The high definition DVD format is one of two high definition formats, the same size as a CD and DVD, that have been introduced into the marketplace, the other one being the BLU-RAY disc. The need for these formats was sparked by the emergence of high definition television.
In order to playback movies in high definition, an optical disc format with a high storage capacity was required. DVDs provide very good movie quality on regular televisions, but suffer when it comes to being shown on high definition televisions. DVDs do not have the storage capacity that is required to store a full high definition movie. In fact, a DVD can only hold 20 minutes of high definition television footage. Also, the recordable DVD and erasable DVD formats do not have enough storage capacity to be able to record high definition programming. Therefore, high definition digital optical disc formats were born.
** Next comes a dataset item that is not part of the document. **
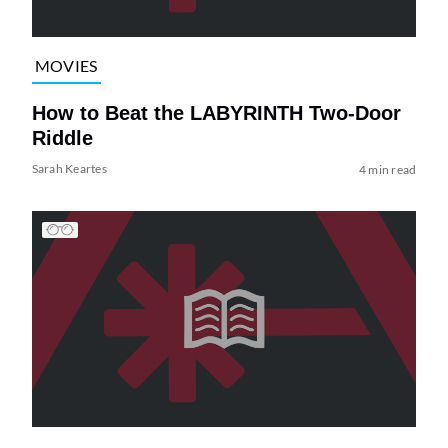
MOVIES
How to Beat the LABYRINTH Two-Door
Riddle
Sarah Keartes
4 min read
The HD DVD became available in the spring of 2006, but by the spring of 2008 the format was abandoned by Toshiba, JVC, NEC, Mitsubishi and a number of other companies which supported the format. The reason for this move was essentially a lost format war with the BLU-RAY disc which is not compatible with the HD DVD. Sony and many other manufacturers were part of the BLU-RAY disc group that managed to dominate the market and push the high definition DVD group to fold.
An HD DVD disc is the same size as a DVD and of similar construction and similar manufacturing. The main difference is greater storage capacity. A HD DVD with one information layer is in the 15 to 20 GB range, which is about 3 to 4 times greater than a one information layer DVD. The greater storage capacity means that a different laser is required to read the disc. The laser is not red like in DVDs, but rather blue which has a much shorter wavelength (405 nm compared to 650 nm for DVDs and 780 nm for CDs).
High definition discs were available in the three categories of discs: read-only (HD DVD), write-once (HD DVD-R), and erasable (HD DVD-RW or HD DVD-RAM). Although HD DVD movies discs were readily available, the remaining formats never gained much momentum in the marketplace. Regardless, HD DVD discs are no longer being manufactured and neither is the equipment to read them. Once the current crop of players stops functioning, then the information on these discs will no longer be accessible. Therefore, it is obvious that the high definition DVD is not an option for digital scrapbooking storage. This highlights the importance of proper media selection when deciding what to store your digital memories on.